Version 4.1 - 3.11 Netlogon, NetBIOS and SMB
I'm kind of surprised to see this listed in the blueprint. This is really (old) Microsoft material and I can only think that they included it as traffic that goes across the network. I remember being seeped in these topics during my MCSE:Security studies (back when Win2K was new).
The NetLogon service verifies NTLM logon requests, and it registers, authenticates, and locates domain controllers. Also, to maintain compatibility with older operating systems, NetLogon manages replication of the user account database to back up domain controllers running Windows NT 4.0 and earlier.
NetBIOS is normally not used (it doesn't scale well). However, NetBT - NetBIOS over TCP/IP is actually something that might be relevant.

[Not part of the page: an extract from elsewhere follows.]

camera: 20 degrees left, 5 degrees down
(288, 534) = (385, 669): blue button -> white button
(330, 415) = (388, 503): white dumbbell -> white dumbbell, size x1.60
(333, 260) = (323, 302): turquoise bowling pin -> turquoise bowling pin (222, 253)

I think they may be trying to point to the three services:
Name Service (NetBIOS Name Service = WINS)
Datagram Service
Session Service
Basically ports UDP 137 and 138 | TCP 137 and 139 - all dealing with Microsoft services > and all on the security "bad boy list" of services that you have to control and restrict.
Two such vulnerable network protocols that provide services are: the Server Message Block (SMB) protocol and NetBIOS over TCP/IP. Both services can reveal incredible amounts of detailed and vital security information about an exposed network. When not mitigated, NetBIOS over TCP/IP and SMB provide recurring vectors for malicious attacks upon a network. Specifically, NetBIOS provides attackers with a means to map the network and also freely navigate a compromised intranet.

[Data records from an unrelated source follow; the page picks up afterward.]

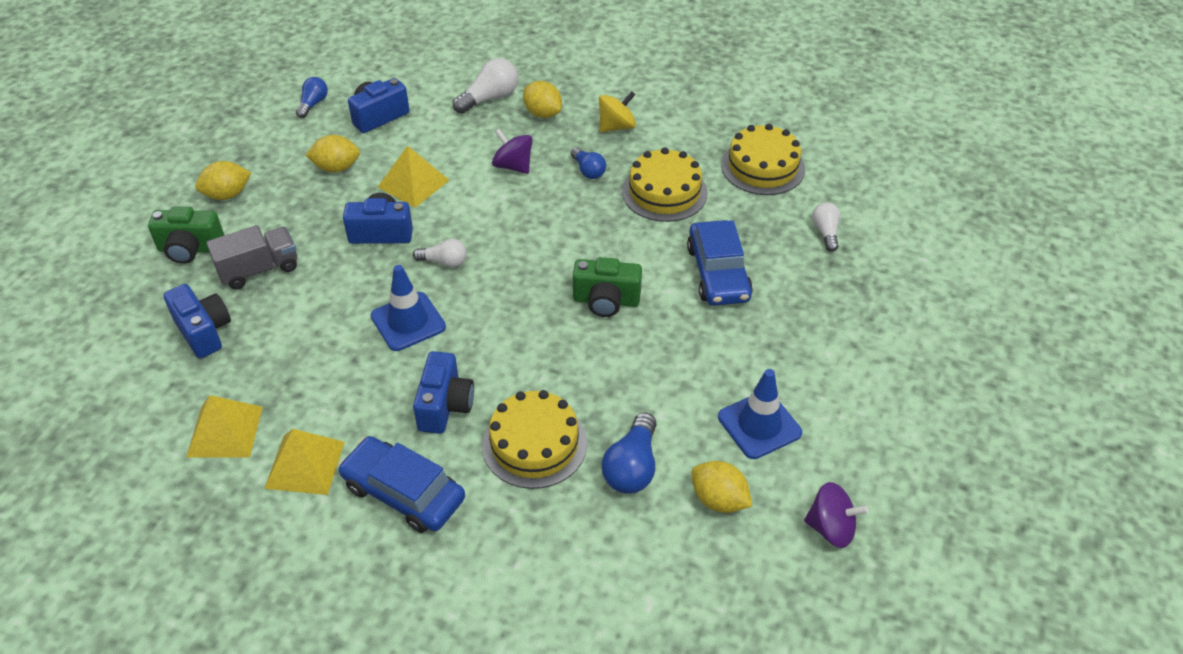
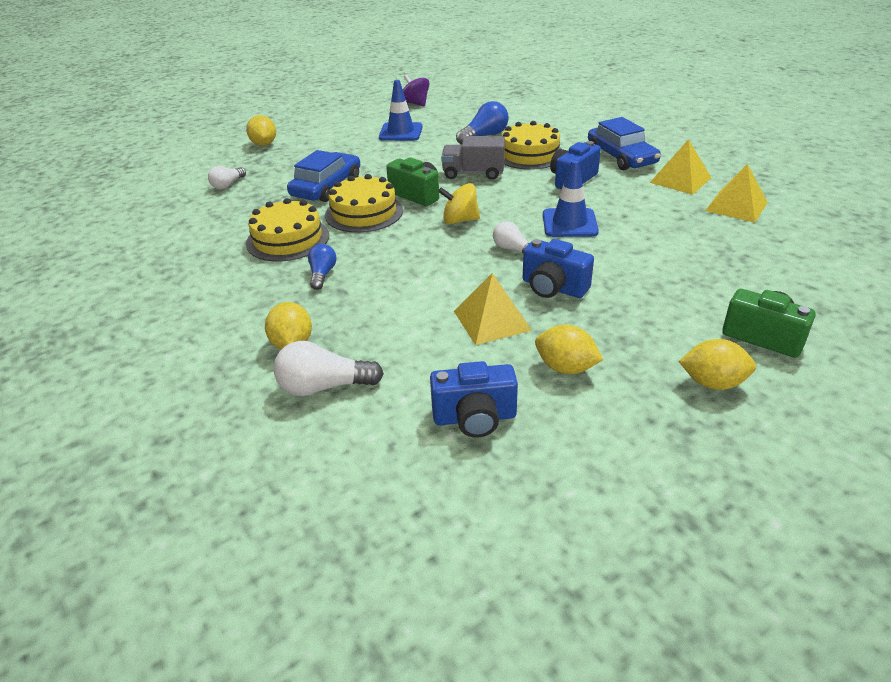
camera: 145 degrees left, 10 degrees down
(204, 331) = (750, 265): blue camera -> none
(259, 270) = (688, 295): grey truck -> grey truck (473, 173)
(313, 104) = (553, 479): blue light bulb -> none
(513, 166) = (381, 302): purple spinning top -> none
(616, 126) = (245, 303): yellow spinning top -> yellow spinning top (460, 220)
(719, 500) = (454, 119): yellow lemon -> yellow lemon (264, 144)
(762, 167) = (192, 231): yellow cake -> yellow cake (364, 213)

SMB stands for Server Message Block. For this think CIFS traffic (what it's now called). This is your regular file traffic. The Wireshark Wiki has some really good pages on SMB and SMBv2 traffic. If you've done packet captures, you've probably seen a lot of this traffic.
I'm going to limit this topic to just the above. I can't see them wasting a question on this specifically - but it might show up inside a question on some other topic (perhaps an access-list scenario).